赵婉美没有说话。她想起王老板最后那几个月苍白的脸色,想起他越来越频繁地咳嗽,想起他晚上一个人坐在书房里发呆的样子。也许他早就知道自己时日不多,所以才会做出这样的安排。也许这三年来,他也在用自己的方式赎罪。
律师走后,两姐妹在客厅里坐了很久。茶几上的文件摊开着,密密麻麻的条款她们一个字也没看进去。
“我们自由了。”赵婉丽喃喃地说,语气里却没有想象中的喜悦。
赵婉美把小天放在沙发上,走到窗边。外面的花园里,玫瑰花开得正盛,红的、白的、粉的,在阳光下争奇斗艳。那是王老板生前亲手种的,他说玫瑰是给她们姐妹俩的礼物,因为她们就像玫瑰一样,带刺却又美丽。
“自由了。”赵婉美重复着妹妹的话,声音空洞得像是从很远的地方传来。她转过身,看着妹妹,看着沙发上的孩子,突然觉得一切都那么不真实。三年的屈辱,三年的忍耐,换来了这栋房子,这些钱,还有这个孩子。但代价是什么?她不知道。
赵婉丽站起来,走到姐姐身边,和她一起看着窗外的花园。她伸手握住赵婉美的手,十指相扣。
“姐,我们重新开始吧。”赵婉丽的声音很轻,但很坚定,“带着小天,离开这里。去一个没有人认识我们的地方。”
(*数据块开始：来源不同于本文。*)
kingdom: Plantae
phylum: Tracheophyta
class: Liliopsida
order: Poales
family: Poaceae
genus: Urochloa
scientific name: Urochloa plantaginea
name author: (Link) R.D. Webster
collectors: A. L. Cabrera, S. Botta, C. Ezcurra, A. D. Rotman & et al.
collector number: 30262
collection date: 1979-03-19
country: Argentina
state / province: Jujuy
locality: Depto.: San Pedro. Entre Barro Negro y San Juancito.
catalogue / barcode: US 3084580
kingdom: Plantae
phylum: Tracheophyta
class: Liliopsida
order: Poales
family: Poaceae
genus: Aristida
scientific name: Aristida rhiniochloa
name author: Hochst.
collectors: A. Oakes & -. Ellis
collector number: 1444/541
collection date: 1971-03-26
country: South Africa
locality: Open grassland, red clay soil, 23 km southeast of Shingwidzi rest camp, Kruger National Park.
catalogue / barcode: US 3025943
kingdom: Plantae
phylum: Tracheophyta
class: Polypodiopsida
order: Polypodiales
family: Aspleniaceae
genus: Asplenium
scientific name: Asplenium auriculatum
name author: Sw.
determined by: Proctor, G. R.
赵婉美转过头,看着妹妹的眼睛。那双眼睛里曾经充满了野性和叛逆,现在却有一种从未有过的柔软。她想起三年前那个夜晚,她们在出租屋里做出的决定,想起妹妹说“为了小天,为了妈”。现在母亲已经去世了,小天也长大了,但她们还活着,还在一起。
“好。”赵婉美点了点头,眼泪终于落了下来,“重新开始。”
她抱起小天,孩子醒了,睁着圆溜溜的眼睛看着她,咯咯地笑。赵婉美把孩子贴在胸口,感受着他温暖的体温,心里涌起一种前所未有的勇气。她不知道未来会怎样,但至少现在,她有钱了,有自由了,还有一个爱她的妹妹和一个健康的孩子。
也许这就够了。
但赵婉美不知道的是,命运的齿轮才刚刚开始转动。王老板的遗嘱里还藏着一个秘密,一个足以颠覆她们姐妹关系的秘密。而那个在襁褓中熟睡的小天,终有一天会揭开这个秘密,把三个人的命运再次紧紧纠缠在一起。
此刻,窗外阳光正好,花园里的玫瑰开得如火如荼。赵婉丽收拾着行李,赵婉美抱着孩子,她们正在计划着离开的路线。没有人注意到,书房的门虚掩着,王老板的律师留下的那份遗嘱副本里,有一行用小字写的附加条款,被夹在厚厚的文件中间,像一颗定时炸弹,等待着被引爆的时刻。